Monday, July 17, 2017

THE SHERIFF'S HOUSE



 This column first appeared in the July 2017 issue of GreeneSPEAK!

The Sheriff's House at the corner of South Washington Street and Cherry Alley.

The Sheriff’s House in downtown Waynesburg is an important piece of historic architecture that’s often overlooked because it’s attached to the Courthouse. Built in 1880 as a “stand alone” structure, it’s now connected to a 3-story office building at the rear of the Courthouse. Inside and out, the original and new buildings blend seamlessly, designed in 1997 by preservation architect Ellis Schmidlapp of Pittsburgh. 


The new office building is entered from Church Street.

Facing South Washington Street, the original façade of the Sheriff’s House is one of the few remaining examples of Second Empire architecture in Waynesburg, a style popular after the Civil War. Second Empire designs are easily recognized for their distinctive mansard roofs with two slopes on all four sides. Often with dormer windows, the lower slope is steeper than the upper, creating a full story instead of a smaller attic. 


View from NW corner of High and Washington Streets, taken some time after 1915, shows the Sheriff's House at the rear of the Courthouse.  All are painted white.  The steeple in the background is the Methodist Episcopal Church, now gone.
 
Prominent Pittsburgh architect John U. Barr designed the Sheriff’s House and its companion Jail on Church Street, both of pressed brick. In between, he placed a lobby connecting them to a 2-story courthouse addition that he also designed. The Jail was demolished in 1997, replaced by the office building. 

The Jail designed in 1880 by John U. Barr.
 
Barr was at the height of his career in 1880, having designed important buildings throughout southwestern Pennsylvania with his partner Henry Moser. They created at least four “Old Mains” for institutions of higher learning at California (PA), Washington & Jefferson, West Virginia University and Monongahela College in Jefferson, PA (now defunct). All were Second Empire in style. 

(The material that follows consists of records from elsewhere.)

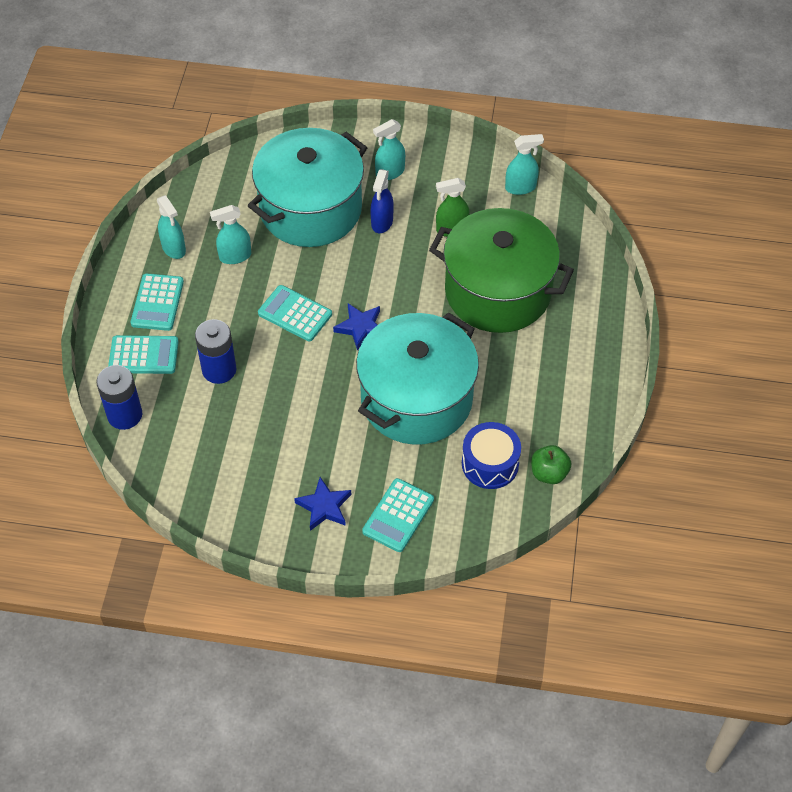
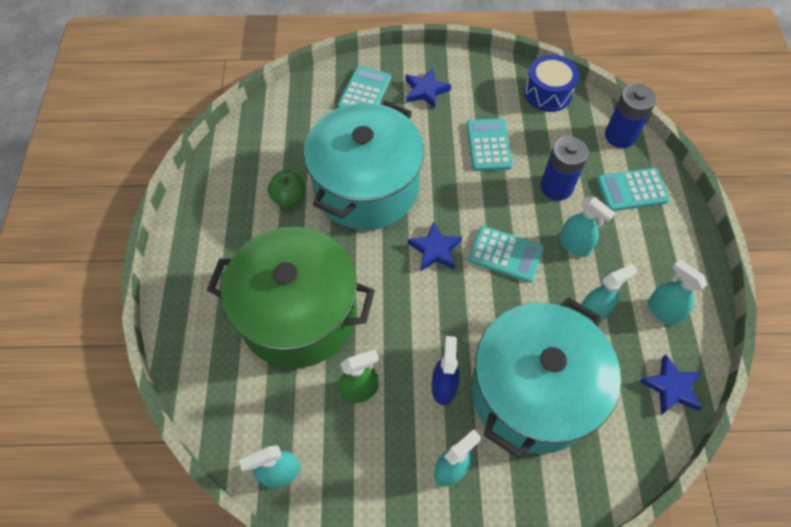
camera: 170 degrees right, 5 degrees up
turquoise calculator [131,273,184,331] -> turquoise calculator moved to [466,119,513,171]
blue drum [462,422,521,489] -> blue drum moved to [524,55,579,112]
green apple [531,445,571,484] -> green apple moved to [268,171,305,207]
none -> turquoise spray bottle [559,196,615,257]
none -> blue star [640,354,702,415]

Double entrance doors face South Washington Street.

Central to the design of the Sheriff’s House is a slightly projecting bay with a tower on top. There, the date “1880” is carved in stone. Below, on the first floor, are double entrance doors of ornately carved wood, topped by a divided fanlight and a stone arch with keystone. 

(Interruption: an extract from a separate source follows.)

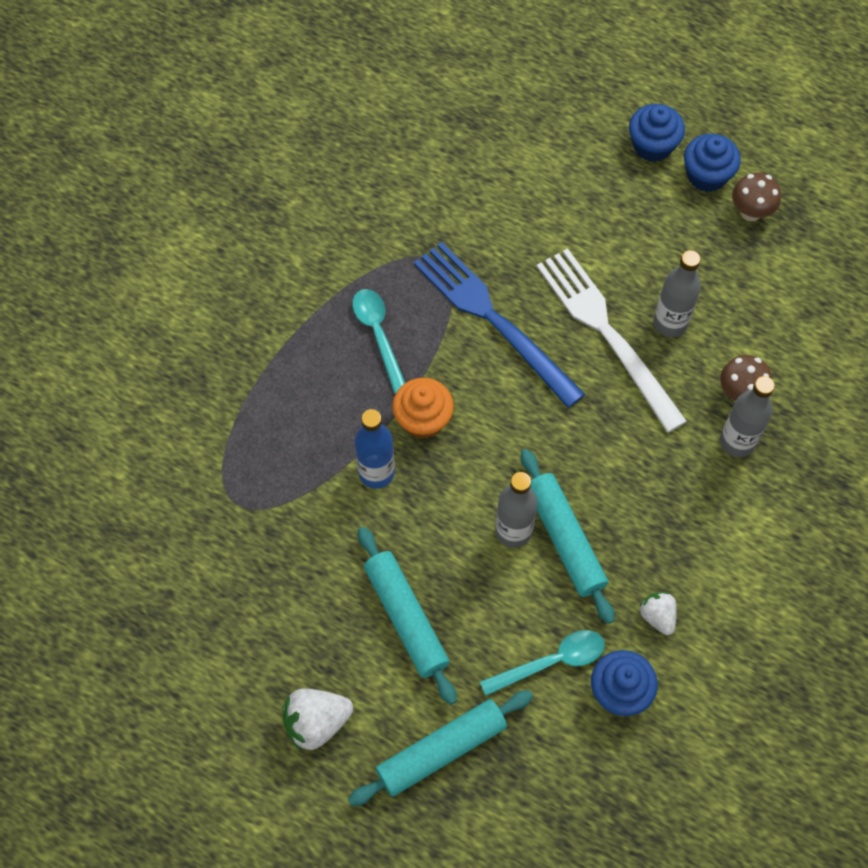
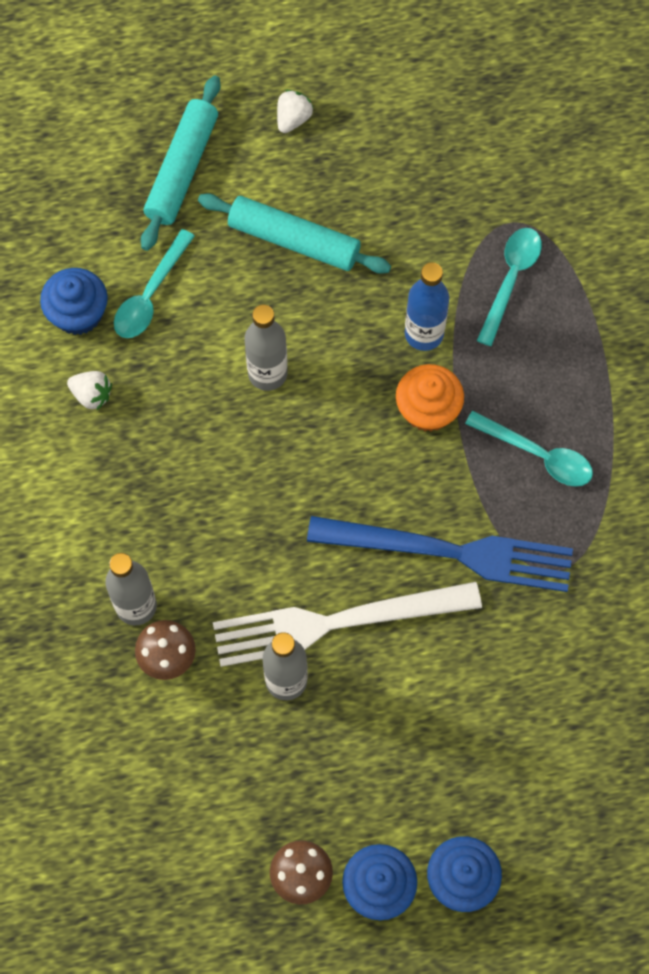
camera: 140 degrees right, 5 degrees up
white strawberry [283,688,353,751] -> white strawberry [277,90,313,133], size x0.63
turquoise rolling pin [521,449,614,624] -> none
white fork [536,248,687,433] -> white fork turned 150 degrees clockwise [213,582,482,667]
none -> turquoise spoon [477,228,542,346]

The date of 1880 is carved in stone.
 
The windows are tall and narrow, arranged in pairs and topped with eyebrow lintels. Sill bands of matching stone connect the lintels, uniting the composition. A tiny, central balcony on the third floor has a railing of ornamental ironwork, a motif echoed on the top of the new office building. Wide overhanging cornices on either side of the balcony are supported by brick brackets.
 
Carved sandstone lintels.

A distinctive style called scabbled-and-drafted was used to finish the foundation sandstones. They are visible along Cherry Alley, and on other nearby historic buildings including the Gordon House south of Waynesburg, the Ross House at Ruff Creek, and the Hook/Morgan Building at the corner of High and South Morgan Streets.   

Scabbled and drafted sandstone blocks can be seen along Cherry Alley.
  
When carpenter John Call built the Sheriff’s House and Jail, he used steam-fired engines to run the machinery at his shop on West Greene Street. There he made the doors, frames and sashes from wood transported from the West over the newly opened Washington and Waynesburg Railroad. The Industrial Revolution had arrived in Waynesburg.  Quite a contrast from the hand tools used to build the Courthouse 30 years earlier.